Nishida is once again standing by the window, looking out.

 

“Waiting again for the future?” I jibe.

 

“No. The postman,” he responds dryly, apparently ignoring my tease.

 

“The postman, who always rings—”

 

“Twice.” Nishida stops me with his interjection. “No, he does not ring at all. Does not even knock to alert us to his delivery. And that is why I watch for him by the window.”

 

“Expecting something important, are you?” I ask.

 

“Important, yes,” he responds. “An acquaintance from many years ago sends me a question, and I respond with a question that illuminates his first query. He then responds with a further illuminating question, and so on it goes, over the years. Today is the appointed day for his next question to arrive, and I am anxious to receive it.”

 

“Well, how long has it been?” I ask.

 

“Five years.”

 

“You’ve been doing this back and forth for five years?! I can’t believe it,” I exclaim.

 

“If you cannot believe that we have been corresponding in questions for five years, then you will not believe what next I will tell you,” replies Nishida, calmly.

 

“Okay,” I begin. “I’ll bite. What won’t I believe?”

 

“That we have not yet answered the first question. We have explored its context, its ground, the figures that comprise its many aspects of what is noticeable about the question, and even the domains in which meaning can be made of the question.

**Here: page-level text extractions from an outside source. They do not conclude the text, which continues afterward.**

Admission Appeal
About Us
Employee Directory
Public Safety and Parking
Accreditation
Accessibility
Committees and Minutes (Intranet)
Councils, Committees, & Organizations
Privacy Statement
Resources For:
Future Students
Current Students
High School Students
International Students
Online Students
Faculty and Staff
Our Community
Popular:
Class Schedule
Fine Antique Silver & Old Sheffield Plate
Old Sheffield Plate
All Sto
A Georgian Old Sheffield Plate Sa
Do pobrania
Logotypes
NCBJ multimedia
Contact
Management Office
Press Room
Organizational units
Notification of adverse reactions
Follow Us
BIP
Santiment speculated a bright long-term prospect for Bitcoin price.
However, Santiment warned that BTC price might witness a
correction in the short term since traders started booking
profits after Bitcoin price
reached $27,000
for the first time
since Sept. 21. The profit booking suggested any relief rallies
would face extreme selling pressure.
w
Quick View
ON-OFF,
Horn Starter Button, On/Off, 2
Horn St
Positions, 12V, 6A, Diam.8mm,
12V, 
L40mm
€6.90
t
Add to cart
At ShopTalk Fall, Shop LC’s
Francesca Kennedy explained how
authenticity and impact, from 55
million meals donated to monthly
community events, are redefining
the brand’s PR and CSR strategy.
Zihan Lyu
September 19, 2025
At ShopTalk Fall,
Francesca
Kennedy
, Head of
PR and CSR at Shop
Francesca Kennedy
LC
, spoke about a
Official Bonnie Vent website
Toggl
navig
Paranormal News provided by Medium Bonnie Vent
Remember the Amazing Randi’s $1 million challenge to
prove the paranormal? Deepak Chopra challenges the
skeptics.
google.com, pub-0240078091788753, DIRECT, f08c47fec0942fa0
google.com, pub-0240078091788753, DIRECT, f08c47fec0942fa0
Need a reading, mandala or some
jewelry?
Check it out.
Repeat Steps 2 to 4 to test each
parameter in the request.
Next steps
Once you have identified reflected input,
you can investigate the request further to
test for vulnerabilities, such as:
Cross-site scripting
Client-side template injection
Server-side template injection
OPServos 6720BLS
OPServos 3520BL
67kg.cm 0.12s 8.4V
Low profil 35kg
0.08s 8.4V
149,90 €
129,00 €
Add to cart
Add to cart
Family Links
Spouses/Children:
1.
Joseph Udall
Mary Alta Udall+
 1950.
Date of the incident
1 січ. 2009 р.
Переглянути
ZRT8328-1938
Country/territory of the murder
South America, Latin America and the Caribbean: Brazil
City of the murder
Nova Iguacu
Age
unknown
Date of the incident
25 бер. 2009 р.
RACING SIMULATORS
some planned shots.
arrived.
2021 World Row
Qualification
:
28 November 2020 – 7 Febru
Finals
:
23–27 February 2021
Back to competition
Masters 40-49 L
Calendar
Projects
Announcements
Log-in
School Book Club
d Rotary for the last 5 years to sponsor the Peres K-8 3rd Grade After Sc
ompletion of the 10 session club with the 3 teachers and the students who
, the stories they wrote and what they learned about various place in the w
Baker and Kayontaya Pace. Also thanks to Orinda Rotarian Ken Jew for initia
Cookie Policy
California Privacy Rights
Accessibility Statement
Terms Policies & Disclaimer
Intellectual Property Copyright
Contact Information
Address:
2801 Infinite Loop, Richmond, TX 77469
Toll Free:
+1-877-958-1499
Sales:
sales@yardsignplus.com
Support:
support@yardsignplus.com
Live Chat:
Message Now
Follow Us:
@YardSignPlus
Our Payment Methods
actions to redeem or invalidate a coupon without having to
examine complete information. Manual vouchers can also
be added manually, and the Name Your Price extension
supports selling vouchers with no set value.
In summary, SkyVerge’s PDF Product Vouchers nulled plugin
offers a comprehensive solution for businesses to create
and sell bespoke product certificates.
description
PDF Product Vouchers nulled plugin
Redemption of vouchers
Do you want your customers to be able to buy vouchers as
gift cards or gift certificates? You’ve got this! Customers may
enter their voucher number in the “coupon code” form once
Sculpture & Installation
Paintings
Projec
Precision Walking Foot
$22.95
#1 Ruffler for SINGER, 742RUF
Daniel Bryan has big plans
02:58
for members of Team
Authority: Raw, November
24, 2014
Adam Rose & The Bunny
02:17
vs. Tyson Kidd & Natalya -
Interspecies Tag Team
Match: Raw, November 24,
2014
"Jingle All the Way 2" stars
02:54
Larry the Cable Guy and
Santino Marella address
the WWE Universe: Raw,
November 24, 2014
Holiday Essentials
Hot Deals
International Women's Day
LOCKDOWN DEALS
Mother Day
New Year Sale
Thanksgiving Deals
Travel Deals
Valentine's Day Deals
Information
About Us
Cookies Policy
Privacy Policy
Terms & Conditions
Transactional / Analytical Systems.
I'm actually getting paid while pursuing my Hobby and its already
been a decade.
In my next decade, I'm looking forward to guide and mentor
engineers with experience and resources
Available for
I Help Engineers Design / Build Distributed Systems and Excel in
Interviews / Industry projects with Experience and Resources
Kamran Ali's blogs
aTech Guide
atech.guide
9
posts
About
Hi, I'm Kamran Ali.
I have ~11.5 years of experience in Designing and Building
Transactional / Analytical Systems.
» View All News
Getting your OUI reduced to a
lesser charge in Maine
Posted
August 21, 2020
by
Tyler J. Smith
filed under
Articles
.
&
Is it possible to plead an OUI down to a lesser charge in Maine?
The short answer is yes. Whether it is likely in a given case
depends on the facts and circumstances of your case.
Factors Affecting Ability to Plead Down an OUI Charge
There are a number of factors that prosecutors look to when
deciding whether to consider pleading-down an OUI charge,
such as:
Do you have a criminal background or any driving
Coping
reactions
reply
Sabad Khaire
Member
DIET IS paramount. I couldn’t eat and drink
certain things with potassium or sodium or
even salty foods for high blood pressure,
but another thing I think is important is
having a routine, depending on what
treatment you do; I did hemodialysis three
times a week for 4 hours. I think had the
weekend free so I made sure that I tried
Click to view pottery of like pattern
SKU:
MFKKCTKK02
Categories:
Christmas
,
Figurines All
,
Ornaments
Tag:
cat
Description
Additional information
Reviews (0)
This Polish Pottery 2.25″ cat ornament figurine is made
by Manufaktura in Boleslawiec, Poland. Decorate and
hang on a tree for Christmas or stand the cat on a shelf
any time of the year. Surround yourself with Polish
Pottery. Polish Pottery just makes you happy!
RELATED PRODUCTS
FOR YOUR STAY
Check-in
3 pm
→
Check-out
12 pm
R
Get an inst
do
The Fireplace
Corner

In fact, I am not quite sure whether I can recall the precise question without returning to the original letter.”

 

Sensei, do you mean to tell me that you have spent five years exploring the many issues of a question with your friend, and cannot recall what brought you to the issue in the first place?”

 

“The discovery of knowledge is often that way,” explains Nishida. “How you arrive at a path of inquiry is important, I agree, but what you learn by following the path of inquiry, wherever it might lead you, is of far greater concern. So we continue to ask, to query, to seek, to invite more questions. The day we are unable to ask another question is the end of knowledge, and I, for one, am too young to see that end.”

 

The doorbell rings. Then a knock. I look out the window and see the familiar uniform, and in the hand at the end of the blue sleeve, a letter. Nishida and I look at each other—he, more surprised than I at the announcement of the postman’s arrival.

 

“You see,” he says. “There is never an end to new experience and knowledge.”